Algumas iniciativas destacadas reúnem dados significativos que ilustram a dimensão desta resposta educativa:
| Entidade / Programa | Indicador |
|---|---|
| AEPUM (Associação Espanhola de Programas Universitários para a Terceira Idade) | 54.534 estudantes em 51 universidades associadas |
| UNED Senior | mais de 600 cursos e mais de 10.000 estudantes |
| Programa da Universidade de Oviedo (PUMUO) | ultrapassou pela primeira vez as 1.100 matrículas |
Estes números mostram que a oferta para adultos mais velhos não é marginal: trata‑se de respostas estruturadas que integram formatos presenciais, online e híbridos, com objetivos educativos, sociais e de promoção do bem‑estar emocional.
O que significam estas iniciativas para famílias e decisores
Para pais, filhos e cuidadores, a expansão destes programas traz várias implicações práticas:
- Maior disponibilidade de atividades educativas que contribuem para a estimulação cognitiva e para a redução do isolamento social;
- Formatos flexíveis (presencial, online, híbrido) que facilitam o acesso, independentemente da mobilidade ou da distância geográfica;
- Oportunidades para integrar a família no processo de aprendizagem e na criação de rotinas de atividade e convívio.
Para decisores e instituições, as orientações da OMS e os exemplos universitários sinalizam a necessidade de coordenação entre serviços de saúde, ensino superior e políticas locais para potenciar resultados em saúde pública e inclusão educativa.
Programas combinam objetivos educativos e sociais
Enquanto alguns centros universitários se concentram em currículos disciplinares adaptados, outros articulam atividades que fortalecem redes de convívio, suporte social e participação cívica.
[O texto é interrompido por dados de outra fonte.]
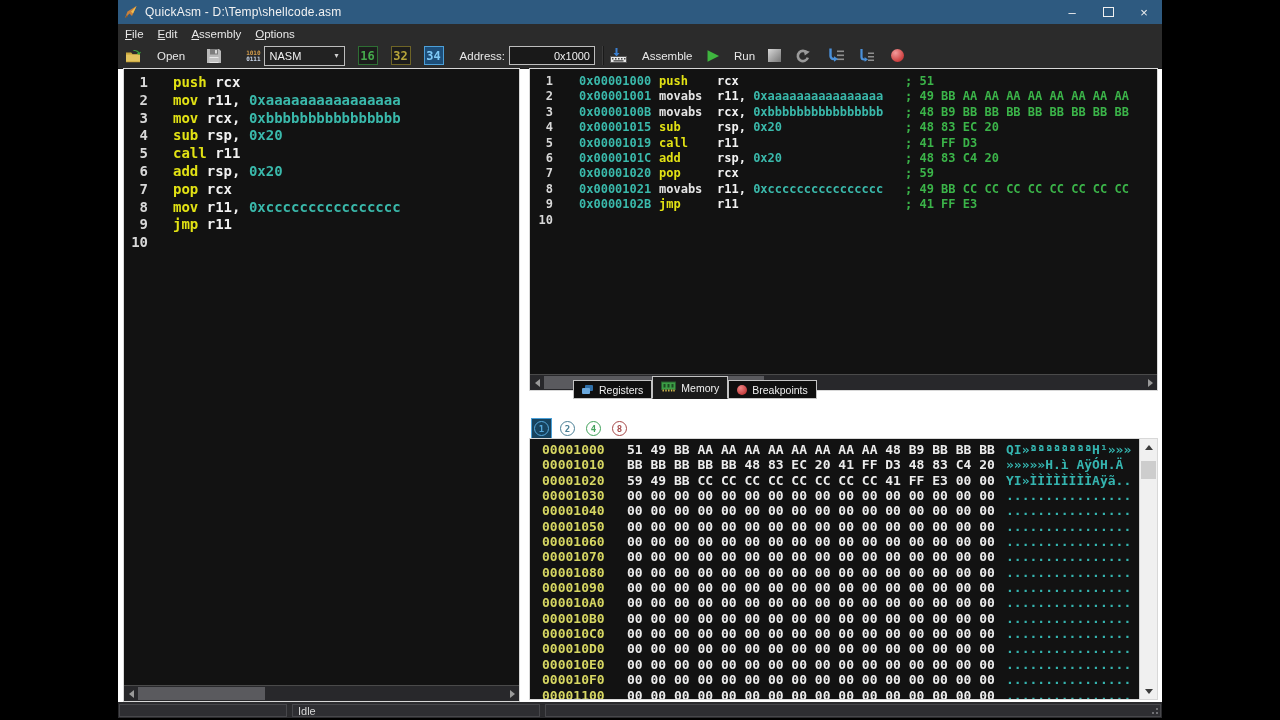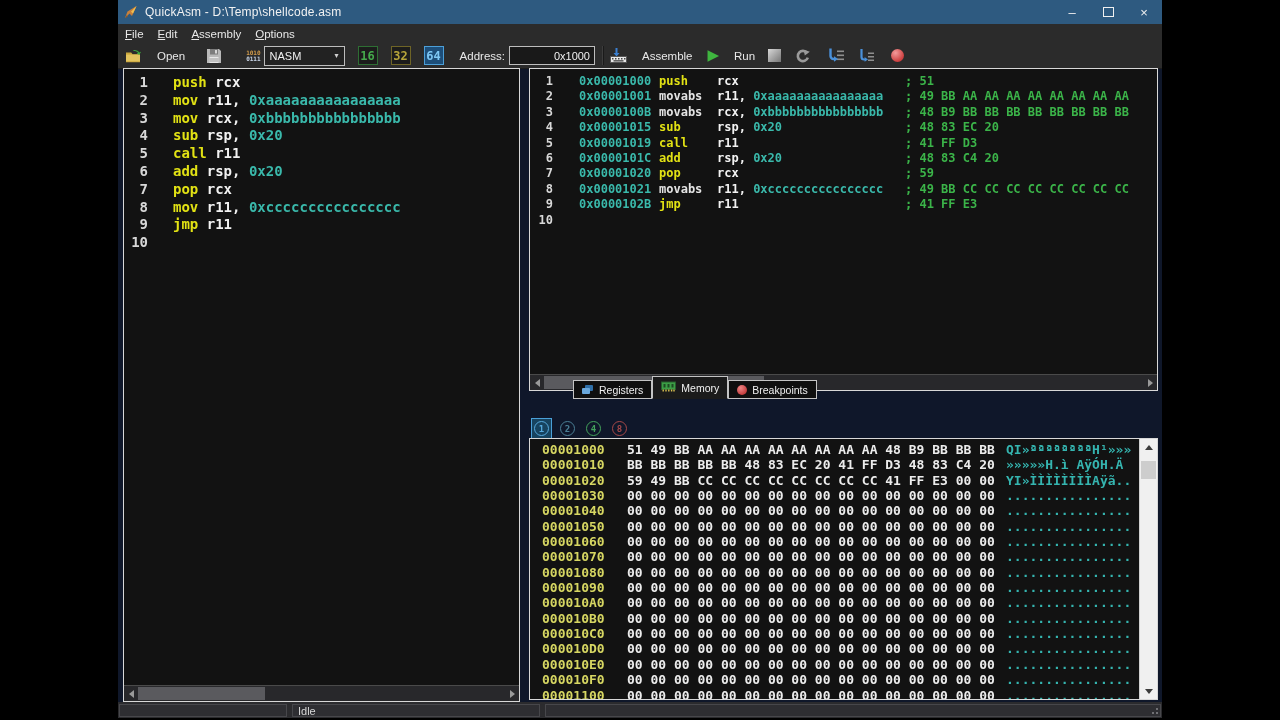--- a/index.html
+++ b/index.html
@@ -5,7 +5,7 @@
   html,body{margin:0;padding:0;}
   body{width:1280px;height:720px;background:#000;position:relative;overflow:hidden;
        font-family:"Liberation Sans",sans-serif;-webkit-font-smoothing:antialiased;}
-  .window{position:absolute;left:118px;top:0;width:1044px;height:718px;background:#0f172a;}
+  .window{position:absolute;left:118px;top:0;width:1044px;height:718px;background:#ffffff;}
 
   
   .titlebar{height:24px;background:#2e5a80;display:flex;align-items:center;color:#f2f2f2;font-size:12px;}

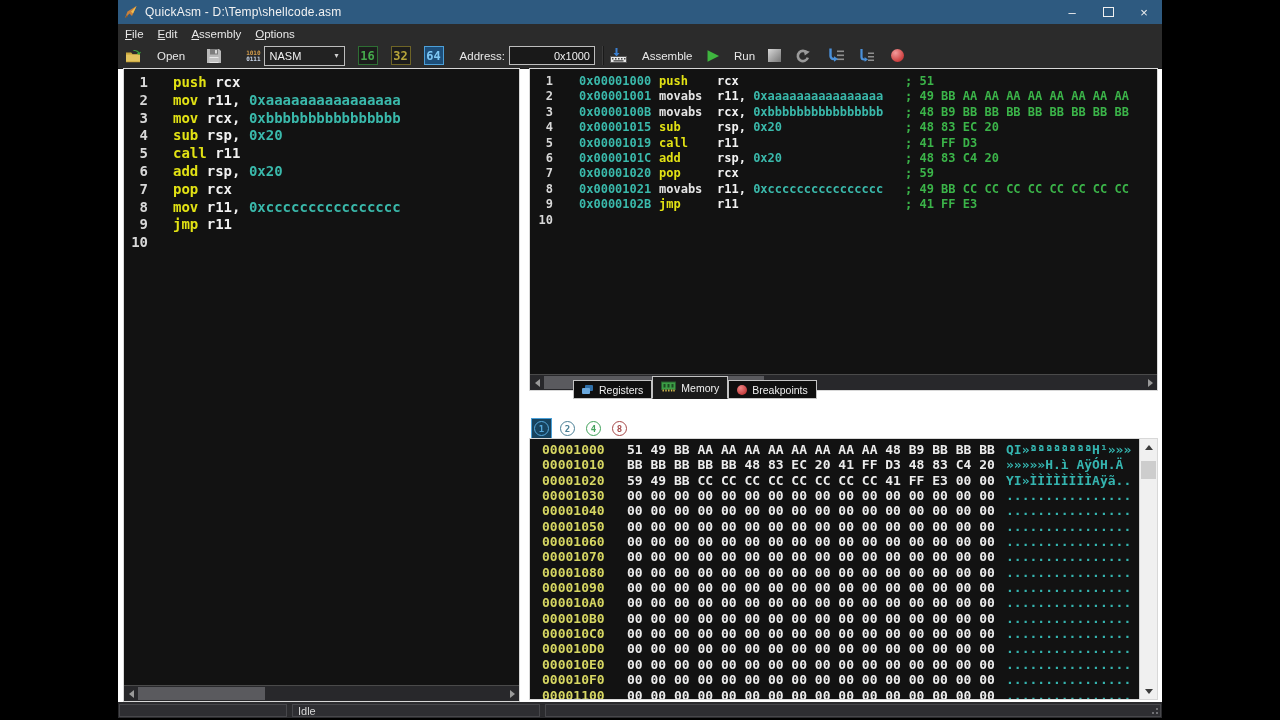--- a/index.html
+++ b/index.html
@@ -164,7 +164,7 @@
     <span id="bitness" style="display:flex;align-items:center;">
         <span class="bit-btn" style="color: rgb(70, 171, 76); border: 1px solid rgb(46, 110, 51);">16</span>
         <span class="bit-btn" style="color: rgb(181, 163, 58); border: 1px solid rgb(110, 100, 38);">32</span>
-        <span class="bit-btn active" style="color: rgb(126, 200, 245); border: 1px solid rgb(76, 159, 216);">64</span>
+        <span class="bit-btn active" style="color: rgb(126, 200, 245); border: 1px solid rgb(76, 159, 216);">34</span>
       </span>
     <span class="addr-label">Address:</span>
     <input class="addr-input" value="0x1000" style="">

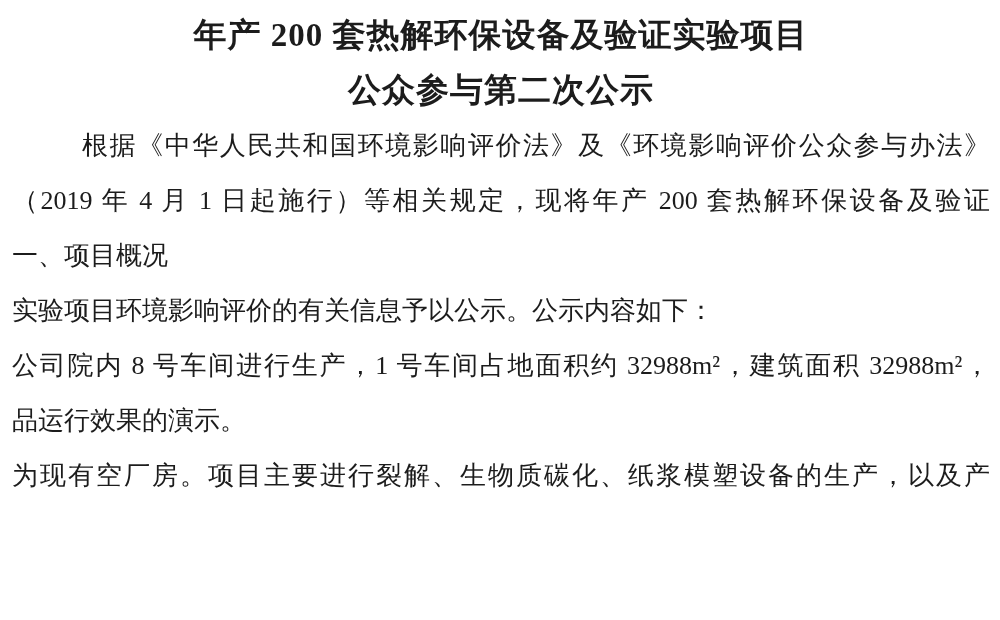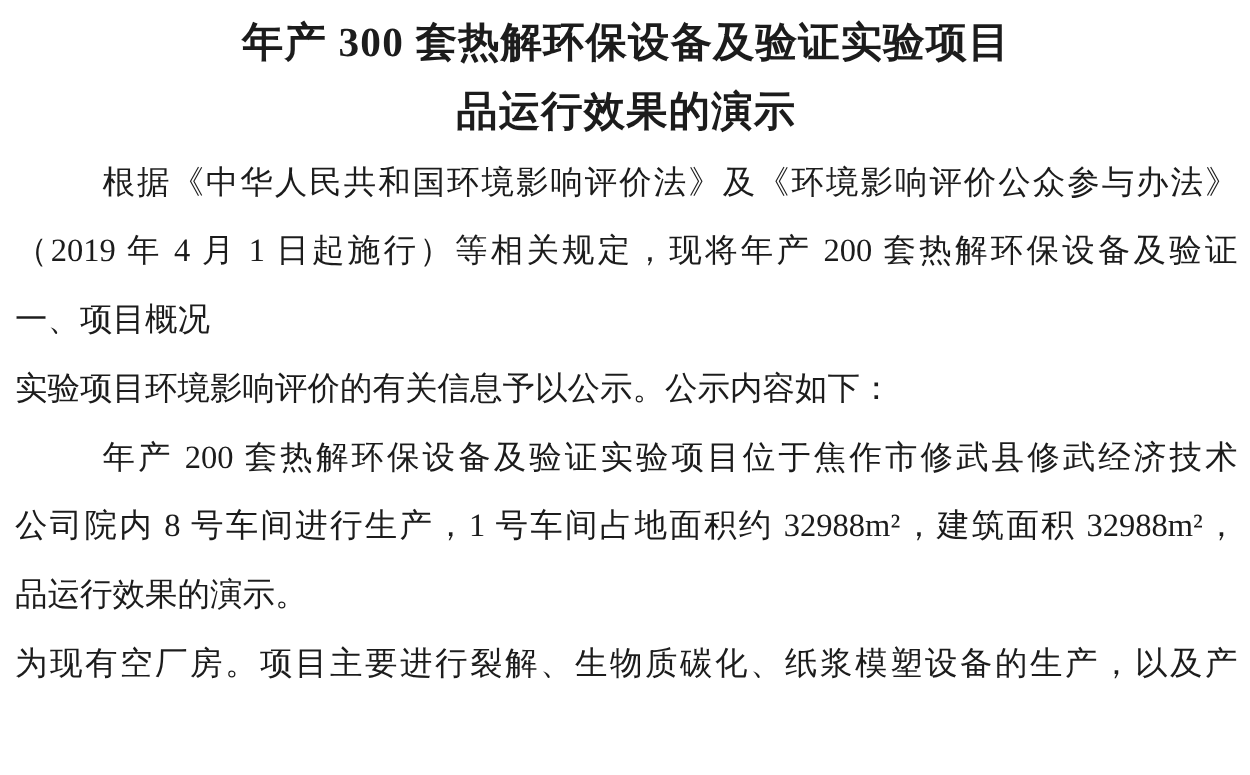--- a/index.html
+++ b/index.html
@@ -37,7 +37,7 @@
 <body>
 
 <div class="page">
-  <div class="doc-title">年产 300 套热解环保设备及验证实验项目</div>
+  <div class="doc-title">年产 200 套热解环保设备及验证实验项目</div>
   <div class="doc-title">品运行效果的演示</div>
 
   <div class="body-line indent justify">根据《中华人民共和国环境影响评价法》及《环境影响评价公众参与办法》</div>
O modelo da Universidade de Granada, por exemplo, associa objetivos académicos a ações de apoio social, promovendo competências pessoais e redes de contacto entre participantes.
Ao mesmo tempo, a crescente adesão a programas como o da UNED demonstra que a procura por formação na terceira idade responde a ofertas diversificadas e à valorização da partilha intergeracional e do espaço universitário como fórum de participação.
Consequências práticas e próximos passos
À luz destas dinâmicas, recomenda‑se que famílias e profissionais de saúde considerem a educação contínua como componente de estratégias de promoção do envelhecimento saudável. Para as universidades e autarquias, os desafios passam por assegurar recursos, avaliar impactos na saúde e bem‑estar e alargar redes de parceria que incluam serviços sociais e de saúde.
Em suma, as diretrizes da OMS funcionam como catalisador: convidam instituições educativas e comunidades a reforçar ofertas que promovam a aprendizagem ao longo da vida, com benefícios que ultrapassam o plano académico e tocam a qualidade de vida dos cidadãos mais velhos.